Action item:
Only the pictures are to be left out, and the rest of the entries should be reproduced exactly.
___ Information ___
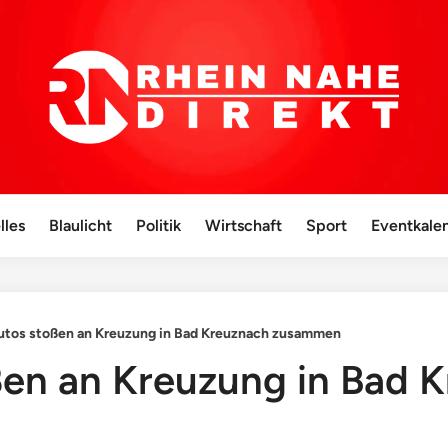
lles
Blaulicht
Politik
Wirtschaft
Sport
Eventkale
utos stoßen an Kreuzung in Bad Kreuznach zusammen
ßen an Kreuzung in Bad 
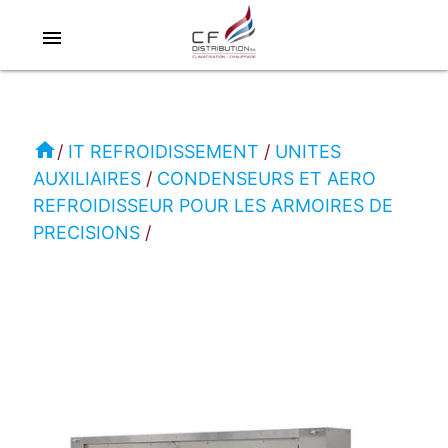
menu
RC
IT
REFROIDISSEMENT
home
IT REFROIDISSEMENT
UNITES
AUXILIAIRES
CONDENSEURS ET AERO
CONDENSEURS
REFROIDISSEUR POUR LES ARMOIRES DE
ET
PRECISIONS
AERO
REFROIDISSEUR
POUR
LES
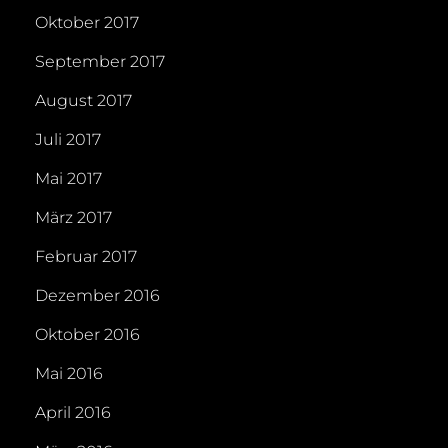
Oktober 2017
September 2017
August 2017
Juli 2017
Mai 2017
März 2017
Februar 2017
Dezember 2016
Oktober 2016
Mai 2016
April 2016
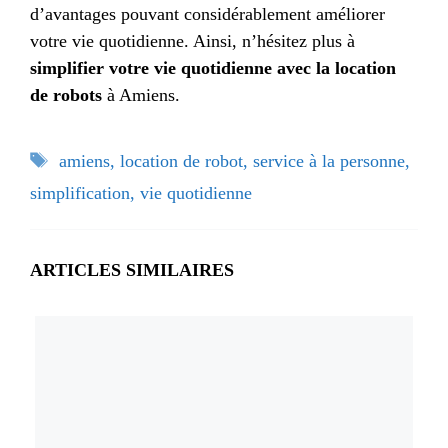
d’avantages pouvant considérablement améliorer
votre vie quotidienne. Ainsi, n’hésitez plus à
simplifier votre vie quotidienne avec la location
de robots
à Amiens.
Étiquettes
amiens
,
location de robot
,
service à la personne
,
simplification
,
vie quotidienne
ARTICLES SIMILAIRES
___
Written response:
lles
Blaulicht
Politik
Wirtschaft
Sport
Eventkale
utos stoßen an Kreuzung in Bad Kreuznach zusammen
ßen an Kreuzung in Bad 
menu
RC
IT
REFROIDISSEMENT
home
IT REFROIDISSEMENT
UNITES
AUXILIAIRES
CONDENSEURS ET AERO
CONDENSEURS
REFROIDISSEUR POUR LES ARMOIRES DE
ET
PRECISIONS
AERO
REFROIDISSEUR
POUR
LES
Oktober 2017
September 2017
August 2017
Juli 2017
Mai 2017
März 2017
Februar 2017
Dezember 2016
Oktober 2016
Mai 2016
April 2016
d’avantages pouvant considérablement améliorer
votre vie quotidienne. Ainsi, n’hésitez plus à
simplifier votre vie quotidienne avec la location
de robots
à Amiens.
Étiquettes
amiens
,
location de robot
,
service à la personne
,
simplification
,
vie quotidienne
ARTICLES SIMILAIRES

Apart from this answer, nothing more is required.